Couverture de Comme un romanSuite aux soirées littéraires autour des livres de Marcus Malte, Garden of love et de Julien Gracq, Le rivage des Syrtes, et pour les nouveaux, il est peut-être utile de rappeler les droits imprescriptibles des lecteurs tel que les a définis Daniel Pennac dans Comme un roman (le lien s'ouvrira dans une autre fenêtre). Les voici sur le blog littéraire l'Attrape-Cœurs.

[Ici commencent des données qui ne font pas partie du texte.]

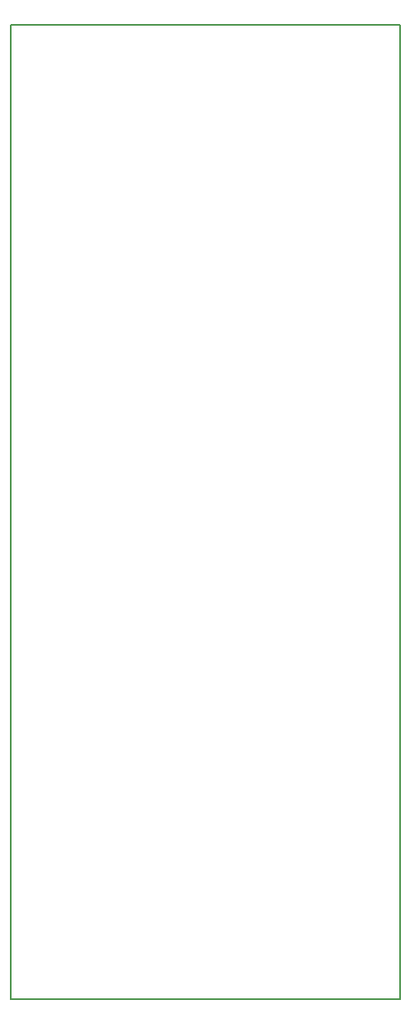
<source format=gbr>
%TF.GenerationSoftware,KiCad,Pcbnew,(5.0.1)-3*%
%TF.CreationDate,2020-04-22T23:17:11+01:00*%
%TF.ProjectId,board,626F6172642E6B696361645F70636200,rev?*%
%TF.SameCoordinates,Original*%
%TF.FileFunction,Profile,NP*%
%FSLAX46Y46*%
G04 Gerber Fmt 4.6, Leading zero omitted, Abs format (unit mm)*
G04 Created by KiCad (PCBNEW (5.0.1)-3) date 22/04/2020 23:17:11*
%MOMM*%
%LPD*%
G01*
G04 APERTURE LIST*
%ADD10C,0.150000*%
G04 APERTURE END LIST*
D10*
X57658000Y-12700000D02*
X17780000Y-12700000D01*
X57658000Y-112268000D02*
X57658000Y-12700000D01*
X17780000Y-112268000D02*
X57658000Y-112268000D01*
X17780000Y-12700000D02*
X17780000Y-112268000D01*
M02*

</source>
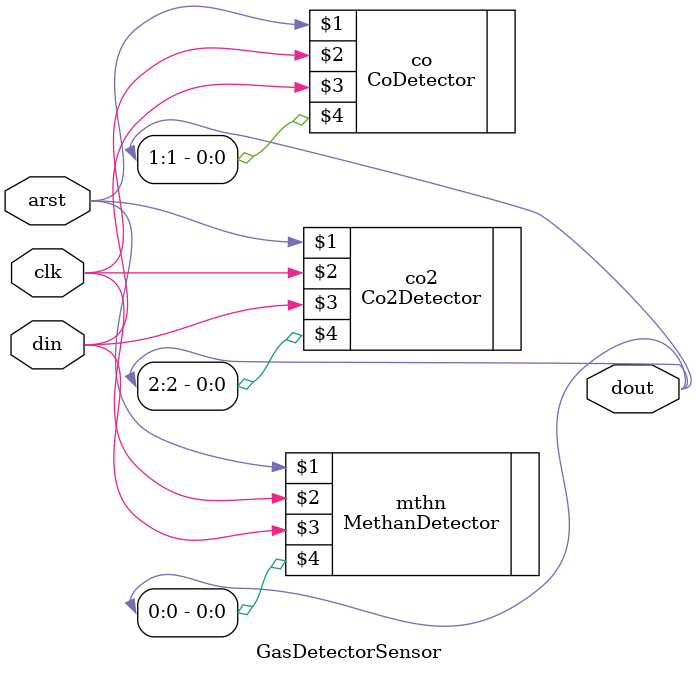
<source format=v>
`timescale 1ns / 1ns
/*--  *******************************************************
--  Computer Architecture Course, Laboratory Sources 
--  Amirkabir University of Technology (Tehran Polytechnic)
--  Department of Computer Engineering (CE-AUT)
--  https://ce[dot]aut[dot]ac[dot]ir
--  *******************************************************
--  All Rights reserved (C) 2019-2020
--  *******************************************************
--  Student ID  : 
--  Student Name: 
--  Student Mail: 
--  *******************************************************
--  Additional Comments:
--
--*/
/*-----------------------------------------------------------
---  Module Name: Gas Detector Sensor
---  Description: Module2:
-----------------------------------------------------------*/
module GasDetectorSensor (
	input        arst     , // async reset
	input        clk      , // clock posedge
	input        din      , // input data 
	output [2:0] dout       // output data
);
	
	MethanDetector mthn (arst, clk, din, dout[0]);
	CoDetector co (arst, clk, din, dout[1]);
	Co2Detector co2 (arst, clk, din, dout[2]);

endmodule
</source>
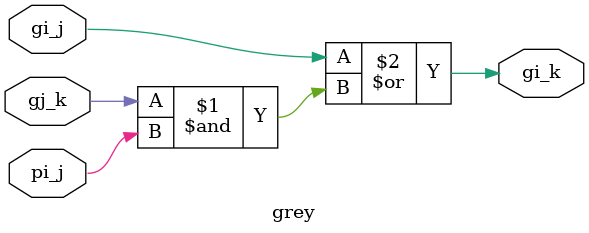
<source format=sv>
`timescale 1ns/1ps

module grey(
  input  wire pi_j,
  input  wire gi_j,
  input  wire gj_k,
  output wire gi_k
);

//  31... i ... j ... k ...0 in that order

assign gi_k = gi_j | (gj_k & pi_j);

endmodule

</source>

(Notez bien que je ne fais pas ce rappel parce que je n’avais pas lu le livre. C’est pure coïncidence. Non, ce billet c’est surtout pour les nouveaux...)
  • Le droit de ne pas lire.
  • Le droit de sauter des pages.
  • Le droit de ne pas finir un livre.
  • Le droit de relire.
  • Le droit de lire n'importe quoi.
  • Le droit au bovarysme (maladie textuellement transmissible).
  • Le droit de lire n'importe où.
  • Le droit de grappiller.
  • Le droit de lire à haute voix.
  • Le droit de nous taire.
A ce jour, il n’y a pas de droits imprescriptibles du critique amateur, ce qui nous aurait été fort utile notamment dans les cas suivants :
  • pour ne pas s’énerver quand quelqu’un critique, voire dit beaucoup de mal, d’un livre qu’on a adoré et qui est un peu une part de nous. Comment ne pas lui en garder rancune pour toute la vie ?
  • pour ne pas blesser autrui qui est en adoration devant un livre (un auteur), et qui est un peu une part de lui aussi, tout en lui faisant comprendre que ce livre on l'a détesté et que vraiment l’auteur devrait changer de métier. Comment ne pas se faire ainsi un ennemi pour toute une vie ?
  • bref, pour être sincère, intellectuellement honnête sans se faire des ennemis.
On trouvera bien quelques éléments de réponses dans l’essai de Pierre Bayard, Comment parler des livres qu’on pas lus ? Par exemple le droit de critiquer un livre que l'on a pas lu ou que l'on a oublié ou que l'on a parcouru ou que l'on pas compris...

En attendant, on pourra toujours comme faire nôtre ce principe de bon sens d’Oscar Wilde, par ailleurs fort utile et à propos :
« Je ne lis jamais les livres dont je dois écrire la critique, on se laisse tellement influencer. »
Voilà peut-être un des premiers droits imprescriptibles du critique amateur.

Si quelqu’un - de préférence quelqu’un qui a aimé le livre (et qui l'a lu ;-) - veut se prêter au jeu d’écrire quelque mots sur Garden of love et sur le soirée en général, il y est cordialement invité.